TASK DESCRIPTION -
Which lines below contain the word "Person"? Copy each of them.

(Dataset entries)

Segment Open

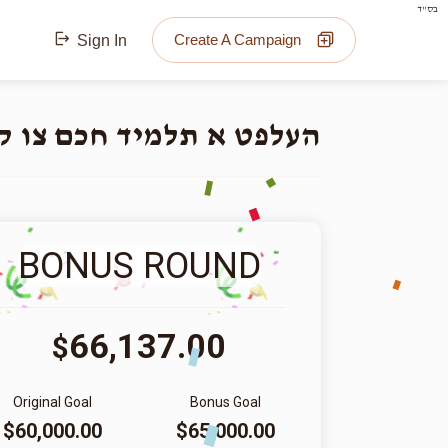
בס"ד
Create A Campaign
Sign In
העלפט א תלמיד חכם צו!!
BONUS ROUND
66,137.00
$
Original Goal
Bonus Goal
$60,000.00
$65,000.00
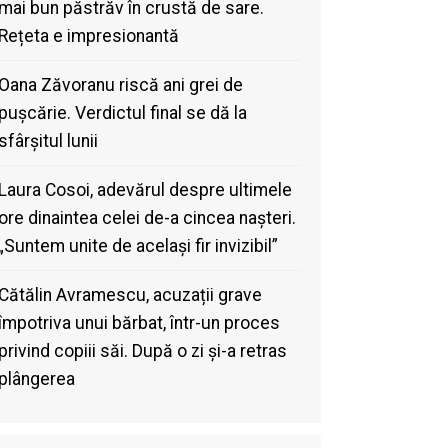
mai bun păstrăv în crustă de sare.
Rețeta e impresionantă
Oana Zăvoranu riscă ani grei de
pușcărie. Verdictul final se dă la
sfârșitul lunii
Laura Cosoi, adevărul despre ultimele
ore dinaintea celei de-a cincea nașteri.
„Suntem unite de același fir invizibil”
Cătălin Avramescu, acuzații grave
împotriva unui bărbat, într-un proces
privind copiii săi. După o zi și-a retras
plângerea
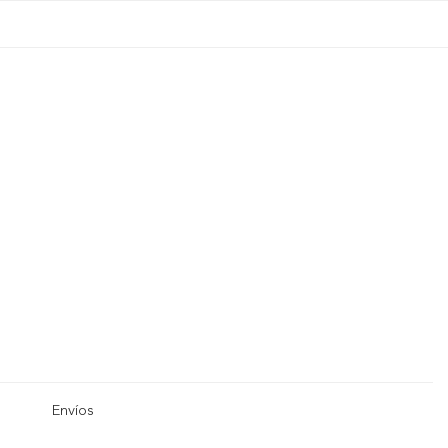
Envíos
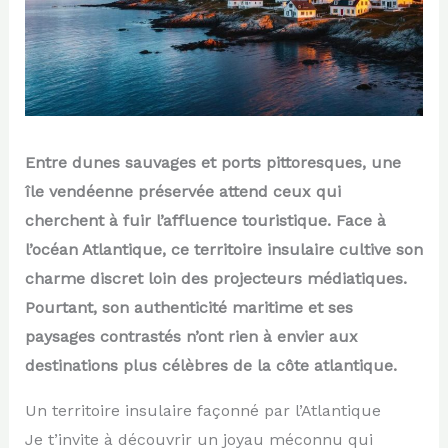
Entre dunes sauvages et ports pittoresques, une
île vendéenne préservée attend ceux qui
cherchent à fuir l’affluence touristique. Face à
l’océan Atlantique, ce territoire insulaire cultive son
charme discret loin des projecteurs médiatiques.
Pourtant, son authenticité maritime et ses
paysages contrastés n’ont rien à envier aux
destinations plus célèbres de la côte atlantique.
Un territoire insulaire façonné par l’Atlantique
Je t’invite à découvrir un joyau méconnu qui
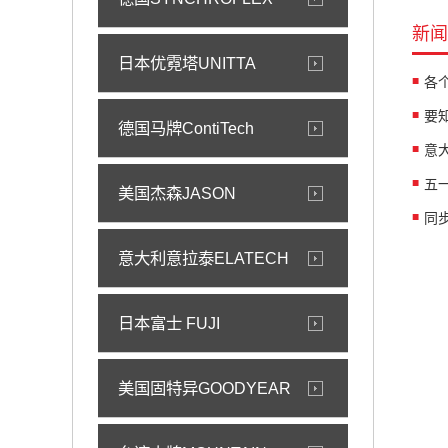
新闻
日本优霓塔UNITTA
各
德国马牌ContiTech
意
五
美国杰森JASON
同
意大利意拉泰ELATECH
日本富士 FUJI
美国固特异GOODYEAR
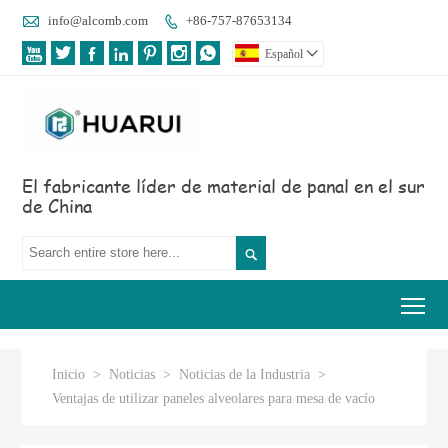

info@alcomb.com
+86-757-87653134








Español

El fabricante líder de material de panal en el sur
de China

Tog
Inicio
>
Noticias
>
Noticias de la Industria
>
Ventajas de utilizar paneles alveolares para mesa de vacío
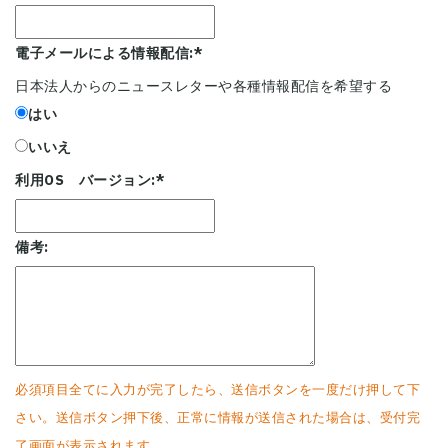
電子メールによる情報配信:
*
日本法人からのニュースレターや各種情報配信を希望する
はい
いいえ
利用OS バージョン:
*
備考:
必須項目全てに入力が完了したら、送信ボタンを一度だけ押して下
さい。送信ボタン押下後、正常に情報が送信された場合は、受付完
了画面が表示されます。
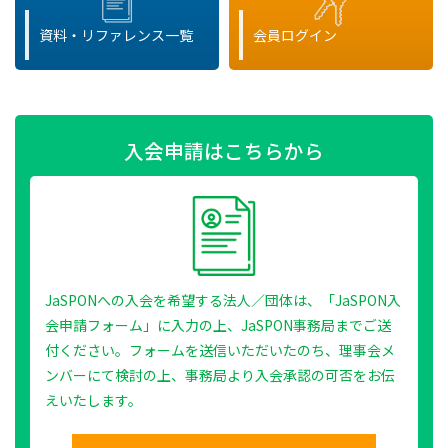
資料・リファレンス一覧
会員ログイン
入会申請はこちらから
JaSPONへの入会を希望する法人／団体は、「JaSPON入
会申請フォーム」に入力の上、JaSPON事務局までご送
付ください。フォームを送信いただいたのち、理事会メ
ンバーにて検討の上、事務局より入会承認の可否をお伝
えいたします。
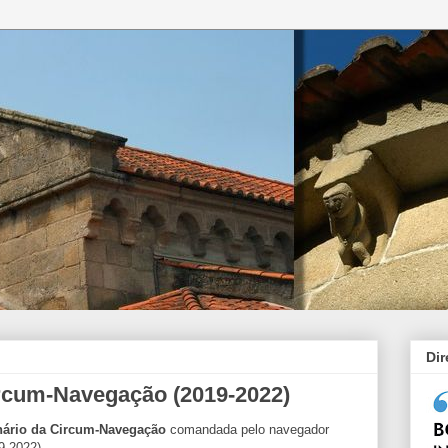
Di
rcum-Navegação (2019-2022)
ário da Circum-Navegação
comandada pelo navegador
9-2022).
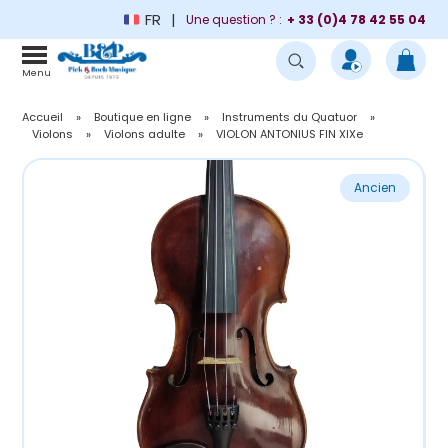
FR
Une question ? :
+ 33 (0)4 78 42 55 04
Menu
Accueil
»
Boutique en ligne
»
Instruments du Quatuor
»
Violons
»
Violons adulte
»
VIOLON ANTONIUS FIN XIXe
Ancien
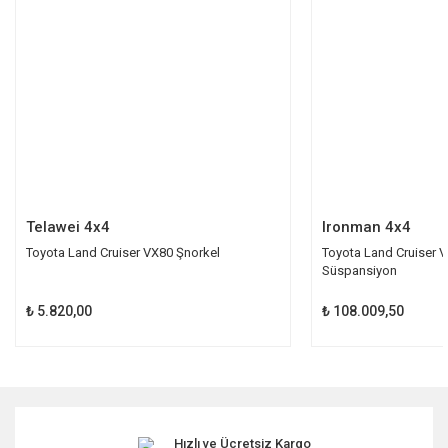
Ürün bilgilerinde hatalar bulunuyor.
Ürün fiyatı diğer sitelerden daha pahalı.
Bu ürüne benzer farklı alternatifler olmalı.
Gönder
Telawei 4x4
Ironman 4x4
Toyota Land Cruiser VX80 Şnorkel
Toyota Land Cruiser 
Süspansiyon
₺ 5.820,00
₺ 108.009,50
Hızlı ve Ücretsiz Kargo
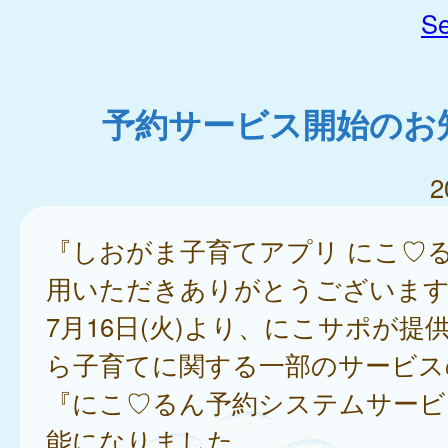
Se
予約サービス開始のお
2
『しおがま子育てアプリ にこ♡
用いただきありがとうございま
7月16日(火)より、にこサポが提
ら子育てに関する一部のサービス
『にこ♡るん予約システムサービ
能になりました。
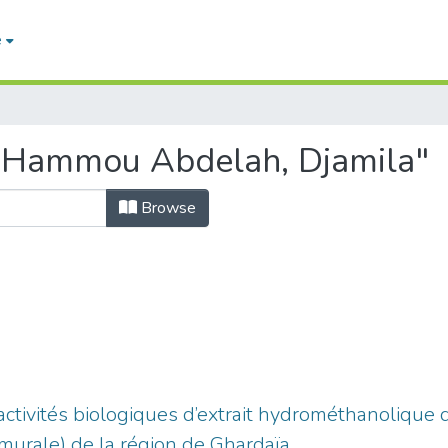
e
"Hammou Abdelah, Djamila"
Browse
activités biologiques d’extrait hydrométhanolique 
urale) de la région de Ghardaïa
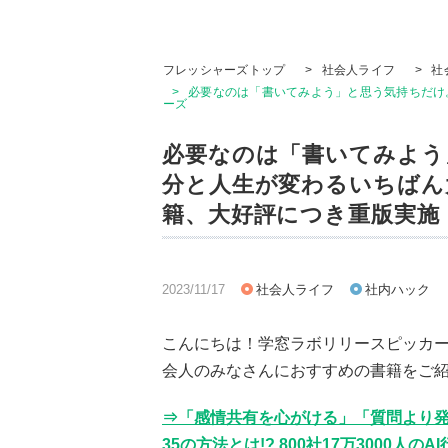
フレッシャーズトップ
>
社会人ライフ
>
社
>
必要なのは「書いてみよう」と思う気持ちだけ。
ーズ
必要なのは「書いてみよう
分と人生が変わるいちばん
籍、大好評につき重版実施！
2023/11/17
社会人ライフ
社内ハック
こんにちは！学窓ラボリリースピッカ
会人のみなさんにおすすめの書籍をご
⇒「感情共有を心がける」「質問より
35の方法とは!? 800社17万3000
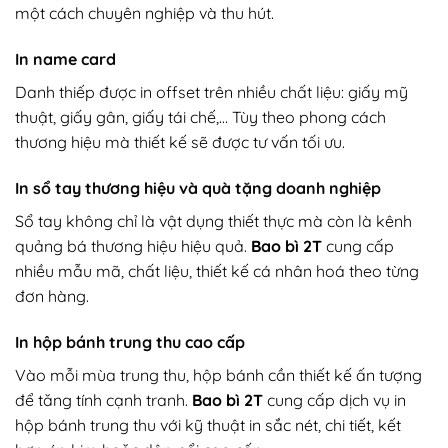
một cách chuyên nghiệp và thu hút.
In name card
Danh thiếp được in offset trên nhiều chất liệu: giấy mỹ
thuật, giấy gân, giấy tái chế,… Tùy theo phong cách
thương hiệu mà thiết kế sẽ được tư vấn tối ưu.
In sổ tay thương hiệu và quà tặng doanh nghiệp
Sổ tay không chỉ là vật dụng thiết thực mà còn là kênh
quảng bá thương hiệu hiệu quả.
Bao bì 2T
cung cấp
nhiều mẫu mã, chất liệu, thiết kế cá nhân hoá theo từng
đơn hàng.
In hộp bánh trung thu cao cấp
Vào mỗi mùa trung thu, hộp bánh cần thiết kế ấn tượng
để tăng tính cạnh tranh.
Bao bì 2T
cung cấp dịch vụ in
hộp bánh trung thu với kỹ thuật in sắc nét, chi tiết, kết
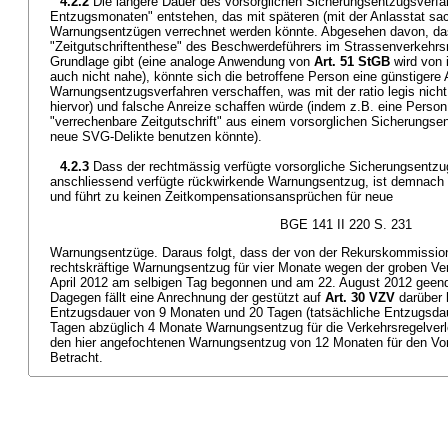
4.2.2
Die längere Dauer des vorsorglichen Sicherungsentzugsverfa
Entzugsmonaten" entstehen, das mit späteren (mit der Anlasstat sac
Warnungsentzügen verrechnet werden könnte. Abgesehen davon, das
"Zeitgutschriftenthese" des Beschwerdeführers im Strassenverkehrsr
Grundlage gibt (eine analoge Anwendung von
Art. 51 StGB
wird von i
auch nicht nahe), könnte sich die betroffene Person eine günstigere
Warnungsentzugsverfahren verschaffen, was mit der ratio legis nicht 
hiervor) und falsche Anreize schaffen würde (indem z.B. eine Person
"verrechenbare Zeitgutschrift" aus einem vorsorglichen Sicherungsent
neue SVG-Delikte benutzen könnte).
4.2.3
Dass der rechtmässig verfügte vorsorgliche Sicherungsentzug
anschliessend verfügte rückwirkende Warnungsentzug, ist demnach r
und führt zu keinen Zeitkompensationsansprüchen für neue
BGE 141 II 220 S. 231
Warnungsentzüge. Daraus folgt, dass der von der Rekurskommissi
rechtskräftige Warnungsentzug für vier Monate wegen der groben Ve
April 2012 am selbigen Tag begonnen und am 22. August 2012 geendet
Dagegen fällt eine Anrechnung der gestützt auf
Art. 30 VZV
darüber 
Entzugsdauer von 9 Monaten und 20 Tagen (tatsächliche Entzugsda
Tagen abzüglich 4 Monate Warnungsentzug für die Verkehrsregelverl
den hier angefochtenen Warnungsentzug von 12 Monaten für den Vor
Betracht.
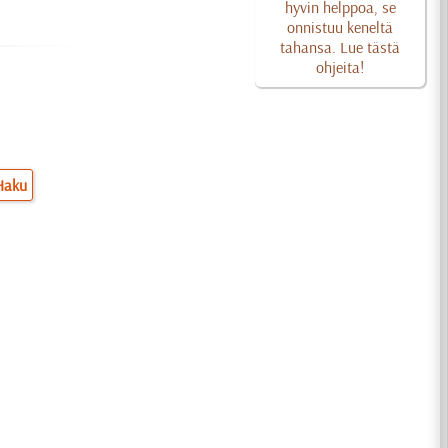
hyvin helppoa, se
onnistuu keneltä
tahansa. Lue tästä
ohjeita!
Haku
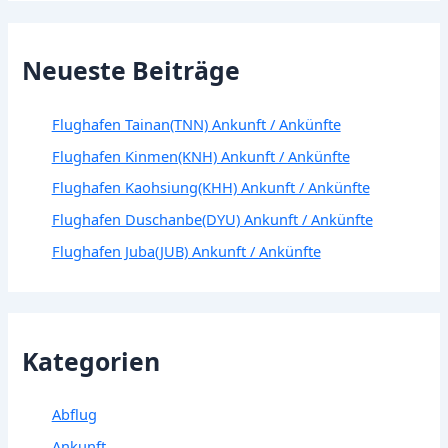
Neueste Beiträge
Flughafen Tainan(TNN) Ankunft / Ankünfte
Flughafen Kinmen(KNH) Ankunft / Ankünfte
Flughafen Kaohsiung(KHH) Ankunft / Ankünfte
Flughafen Duschanbe(DYU) Ankunft / Ankünfte
Flughafen Juba(JUB) Ankunft / Ankünfte
Kategorien
Abflug
Ankunft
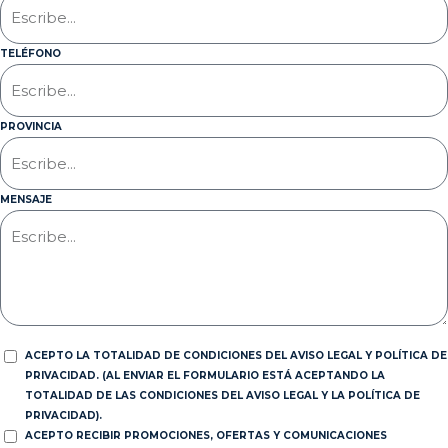
TELÉFONO
PROVINCIA
MENSAJE
ACEPTO LA TOTALIDAD DE CONDICIONES DEL AVISO LEGAL Y POLÍTICA DE
PRIVACIDAD. (AL ENVIAR EL FORMULARIO ESTÁ ACEPTANDO LA
TOTALIDAD DE LAS CONDICIONES DEL AVISO LEGAL Y LA POLÍTICA DE
PRIVACIDAD).
ACEPTO RECIBIR PROMOCIONES, OFERTAS Y COMUNICACIONES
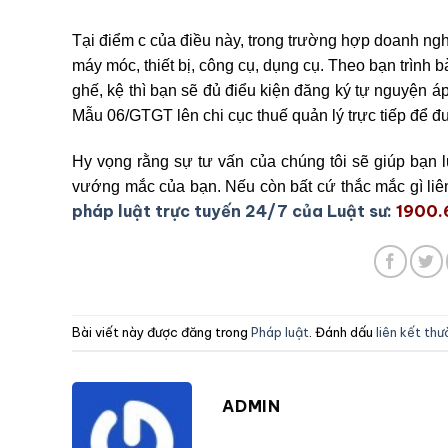
Tại điểm c của điều này, trong trường hợp doanh ngh
máy móc, thiết bị, công cụ, dụng cụ. Theo bạn trình 
ghế, kệ thì bạn sẽ đủ điểu kiện đăng ký tự nguyện 
Mẫu 06/GTGT lên chi cục thuế quản lý trực tiếp để 
Hy vọng rằng sự tư vấn của chúng tôi sẽ giúp bạn 
vướng mắc của bạn. Nếu còn bất cứ thắc mắc gì liê
pháp luật trực tuyến 24/7 của Luật sư:
1900
Bài viết này được đăng trong
Pháp luật
. Đánh dấu
liên kết th
ADMIN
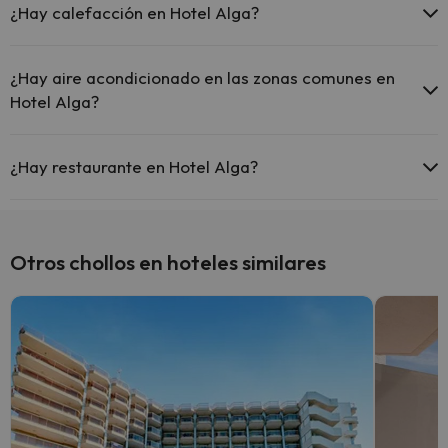
¿Hay calefacción en Hotel Alga?
Sí, Hotel Alga tiene calefacción en las zonas comunes.
¿Hay aire acondicionado en las zonas comunes en
Hotel Alga?
Sí, Hotel Alga tiene aire acondicionado en las zonas comunes.
¿Hay restaurante en Hotel Alga?
Sí, Hotel Alga tiene restaurante.
Otros chollos en hoteles similares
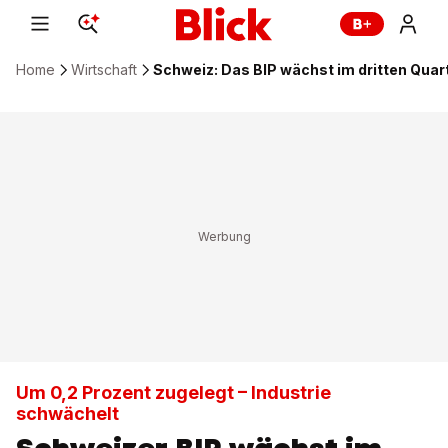
Home
Wirtschaft
Schweiz: Das BIP wächst im dritten Quar
Um 0,2 Prozent zugelegt – Industrie
schwächelt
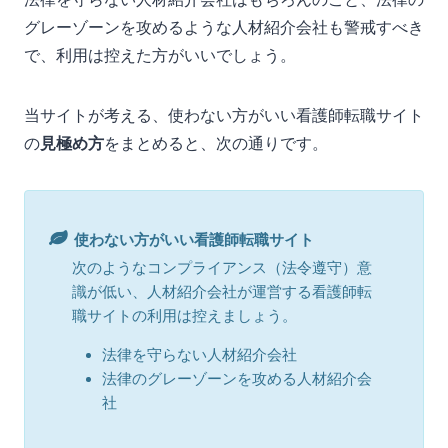
グレーゾーンを攻めるような人材紹介会社も警戒すべき
で、利用は控えた方がいいでしょう。
当サイトが考える、使わない方がいい看護師転職サイト
の
見極め方
をまとめると、次の通りです。
使わない方がいい看護師転職サイト
次のようなコンプライアンス（法令遵守）意
識が低い、人材紹介会社が運営する看護師転
職サイトの利用は控えましょう。
法律を守らない人材紹介会社
法律のグレーゾーンを攻める人材紹介会
社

Segment Closed

YOUR RESPONSE -
auch nicht nahe), könnte sich die betroffene Person eine günstigere
hiervor) und falsche Anreize schaffen würde (indem z.B. eine Person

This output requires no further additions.